Roles have permissions policies and trust policies, whether they are inline or managed.

  1. Trust policies: Who can assume that role?
  2. Permissions policies: What can the role do?

When to use IAM Roles

  • Lambda Execution Role for Lambda to have permission to access other AWS services.
  • Roles are useful for an emergency or out-of-the-usual scenarios.
  • Adding AWS into an existing corporate environment (SSO or > 5k identities - external accounts can't be used in AWS directly).
  • Architecture for a popular architecture that has 1m+ users. Web IAM can use IAM roles. No AWS credentials on the app and uses existing custom logins. Can scale to 100m+ users.
  • Cross-account access: IAM roles can be used to grant access to resources in other AWS accounts. You can assume a role in the other account.

AWS Organisations

Larger business can manage multiple AWS accounts with little overhead.
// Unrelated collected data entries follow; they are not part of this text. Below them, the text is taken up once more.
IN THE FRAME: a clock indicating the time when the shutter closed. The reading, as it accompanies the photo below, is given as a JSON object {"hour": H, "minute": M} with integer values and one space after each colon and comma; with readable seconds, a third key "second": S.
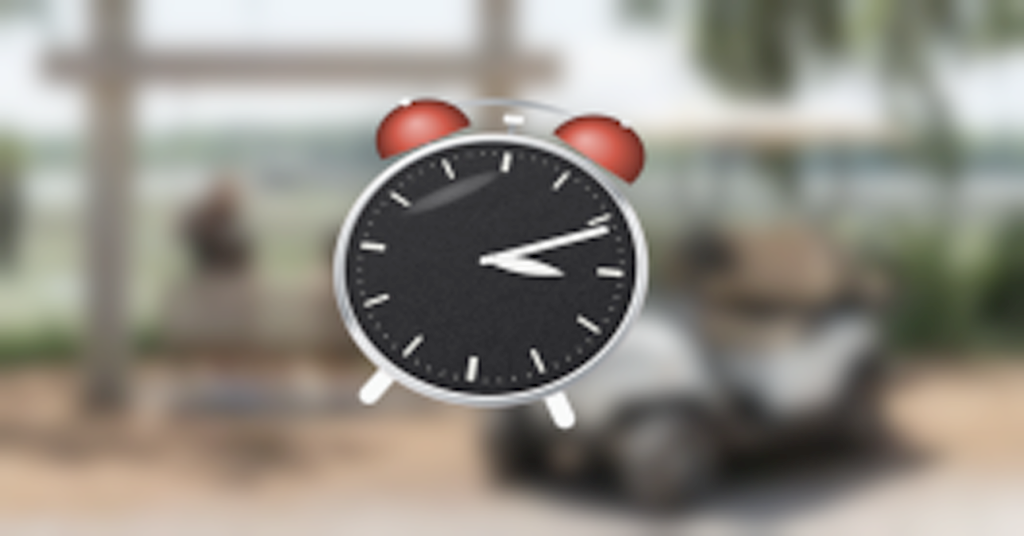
{"hour": 3, "minute": 11}
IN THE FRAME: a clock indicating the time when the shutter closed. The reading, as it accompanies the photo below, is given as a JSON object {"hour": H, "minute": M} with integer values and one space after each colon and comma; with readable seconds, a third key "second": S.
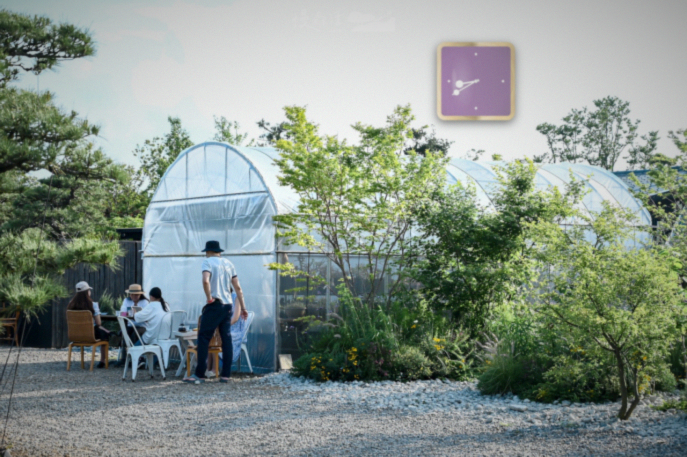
{"hour": 8, "minute": 40}
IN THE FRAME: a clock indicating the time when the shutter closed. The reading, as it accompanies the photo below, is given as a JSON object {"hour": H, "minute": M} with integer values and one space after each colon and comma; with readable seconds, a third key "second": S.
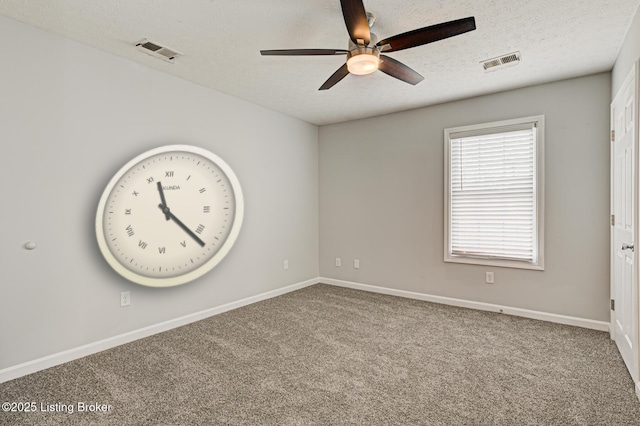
{"hour": 11, "minute": 22}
AWS Organisations takes a standard AWS Account and you create an organisation. This standard account then becomes the "management account".

Using the management account, you can invite exist other existing accounts to join the organisations as a member account.

  • The Organization Root is a container for AWS accounts that exists at the top of an organizational structure.
  • The Organization Root can also contain other contains which are other Organisational Units (OUs). You can create a complex organizational structure.
  • Billing gets passed to the management account (sometimes referred to as a payer account).
  • Consolidated billing can get benefits from tier-usage costs. Consoidated reservations as well.
  • Organisations also feature a service call "Service Control Policies"

As well being able to invite other organisations, you can also create new organisations within it without the requirement for a confirmation.

Organisations changes what is best practise for IAM.

  • Instead of IAM users for each account, it is best practice to have one management account to log into (or at least a single AWS account to log into) and then use the IAM roles to manage the other accounts.
  • You could also confirm AWS to use Identity Federation.

Service Control Policies

The demo creates an S3 bucket in the "production" account, uploads a photo and opens the photo to prove you can view it.

At this stage, we want to restrict things using the "service control policies".

From within the management organisation, under "AWS Organizations" then you can enable service control policies.

It adds a FullAWSOrganisation policy to the management account. This first policy does nothing, but we can create new policies to start restricting member accounts.

The example give is a SCP that adds a Deny policy to making actions to S3.

Service Control Policies can override administrator access in the member accounts.